PALERMO – Il sistema sanitario regionale della Sicilia, in linea con le altre regioni italiane, si sta attrezzando per l’avvio della campagna vaccinale contro il virus AH1N1, che come è stato ipotizzato dal Ministero potrebbe essere già anticipata al prossimo mese di ottobre. La Regione siciliana, inoltre, attiverà entro questo mese, d’intesa con il Ministero, un nuovo sistema di sorveglianza attraverso il monitoraggio informatizzato degli eventi che, in Sicilia, integrerà il tradizionale sistema di notifica settimanale dell’andamento dei casi al Ministero della salute e all’istituto superiore della Sanità. Nei prossimi giorni le nuove aziende sanitarie dovranno elaborare i piani operativi per la vaccinazione che saranno approvati dal Comitato. Inoltre verrà elaborata una campagna di comunicazione per i cittadini, dal titolo “Non lasciamoci influenzare”, attraverso i principali organi di stampa e sul sito istituzionale www.regione.sicilia.it/sanita con la diffusione di un documento illustrativo che ribadirà le principali precauzioni da adottare in caso di influenza.
Sono questi i principali risultati della riunione del Comitato regionale per le Pandemie, composto da esperti esterni e da tecnici e rappresentanti dei vari settori coinvolti a livello regionale, che si è svolta oggi. Il Comitato, già nel mese di agosto, aveva predisposto il Piano Regionale per le Pandemie, contenente le linee strategiche regionali e già pubblicato sulla Gazzetta Ufficiale della regione Siciliana.

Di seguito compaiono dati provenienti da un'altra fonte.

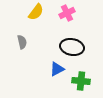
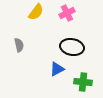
gray semicircle: moved 3 px left, 3 px down
green cross: moved 2 px right, 1 px down
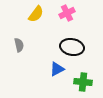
yellow semicircle: moved 2 px down
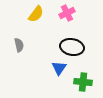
blue triangle: moved 2 px right, 1 px up; rotated 28 degrees counterclockwise
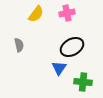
pink cross: rotated 14 degrees clockwise
black ellipse: rotated 40 degrees counterclockwise
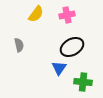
pink cross: moved 2 px down
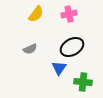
pink cross: moved 2 px right, 1 px up
gray semicircle: moved 11 px right, 4 px down; rotated 80 degrees clockwise
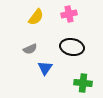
yellow semicircle: moved 3 px down
black ellipse: rotated 40 degrees clockwise
blue triangle: moved 14 px left
green cross: moved 1 px down
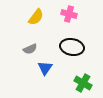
pink cross: rotated 28 degrees clockwise
green cross: rotated 24 degrees clockwise
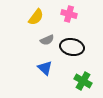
gray semicircle: moved 17 px right, 9 px up
blue triangle: rotated 21 degrees counterclockwise
green cross: moved 2 px up
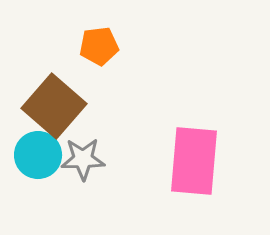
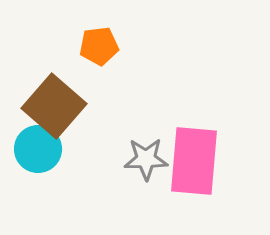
cyan circle: moved 6 px up
gray star: moved 63 px right
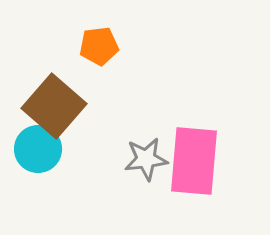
gray star: rotated 6 degrees counterclockwise
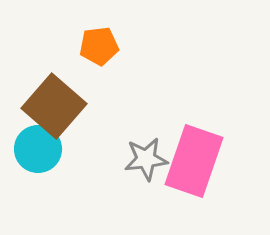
pink rectangle: rotated 14 degrees clockwise
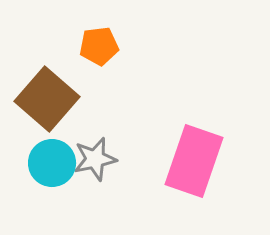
brown square: moved 7 px left, 7 px up
cyan circle: moved 14 px right, 14 px down
gray star: moved 51 px left; rotated 6 degrees counterclockwise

Il Comitato ha preso atto degli indirizzi recentemente forniti dal Ministero della Salute ed elaborati d’intesa con le Regioni: è stato confermato che alla Sicilia sono state assegnate 710.000 dosi per il primo ciclo di vaccinazioni che – come verrà definito nei prossimi giorni a livello nazionale –  riguarderà prioritariamente il personale sanitario e di assistenza, personale di pubblica sicurezza e di enti di pubblica utilità e le categorie a rischio di età inferiore ai 65 anni. Le vaccinazioni saranno gratuite.
“La raccomandazione principale per coloro che sono affetti da influenza – ha sostenuto oggi il Comitato – è quella di rivolgersi sempre, in caso di necessità, al proprio medico curante, il cui ruolo rimane fondamentale”.  Tra l’altro, d’intesa con le principali associazioni di categoria, verrà attivata su tutto il territorio regionale una rete composta da un campione di medici di base che avranno il compito di monitorare l’andamento dei casi ed attuare la sorveglianza virologica secondo il protocollo nazionale Influnet, coordinato dall’Istituto superiore della Sanità.
Per i casi sospetti, viene data grande importanza alla adozione di precauzioni domiciliari per evitare che quest’ultimi possano entrare in contatto con persone appartenenti alle categorie più fragili o a rischio.